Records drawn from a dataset
● ● ● ●

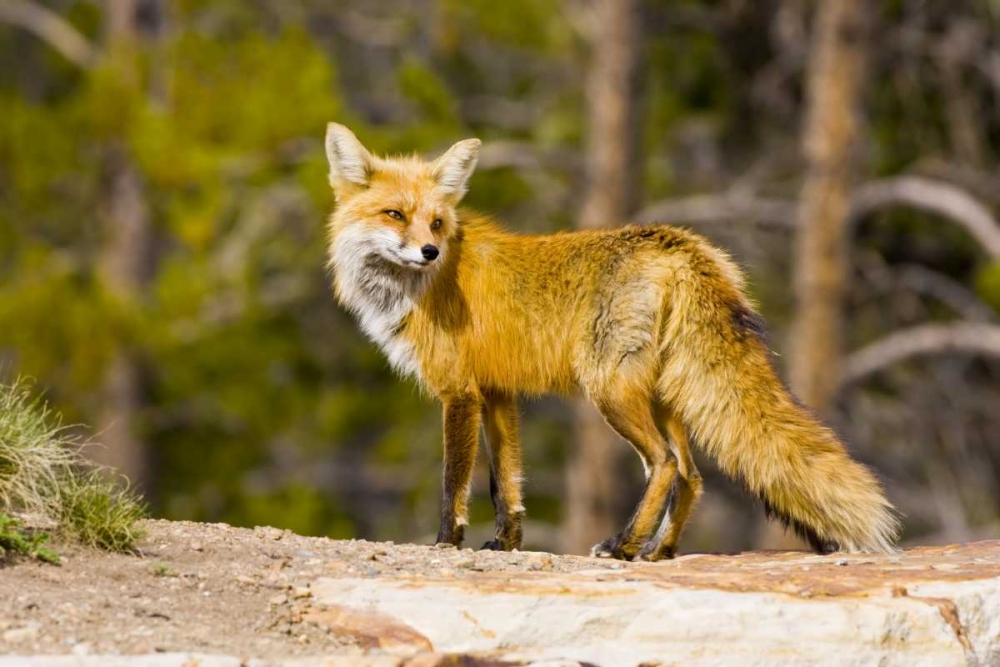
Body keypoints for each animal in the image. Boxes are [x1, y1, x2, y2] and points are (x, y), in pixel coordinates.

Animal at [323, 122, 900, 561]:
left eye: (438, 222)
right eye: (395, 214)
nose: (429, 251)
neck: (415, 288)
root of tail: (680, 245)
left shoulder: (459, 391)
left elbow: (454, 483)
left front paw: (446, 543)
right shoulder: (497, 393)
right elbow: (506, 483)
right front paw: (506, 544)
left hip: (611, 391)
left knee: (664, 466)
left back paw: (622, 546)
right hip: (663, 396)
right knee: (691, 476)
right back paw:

● ● ● ●

Exercise prompt:
Go to the line holding "right shoulder: (497, 393)" in the entries above and return it, along with every line after it, exactly as written.

Response below:
right shoulder: (497, 393)
right elbow: (506, 483)
right front paw: (506, 544)
left hip: (611, 391)
left knee: (664, 466)
left back paw: (622, 546)
right hip: (663, 396)
right knee: (691, 476)
right back paw:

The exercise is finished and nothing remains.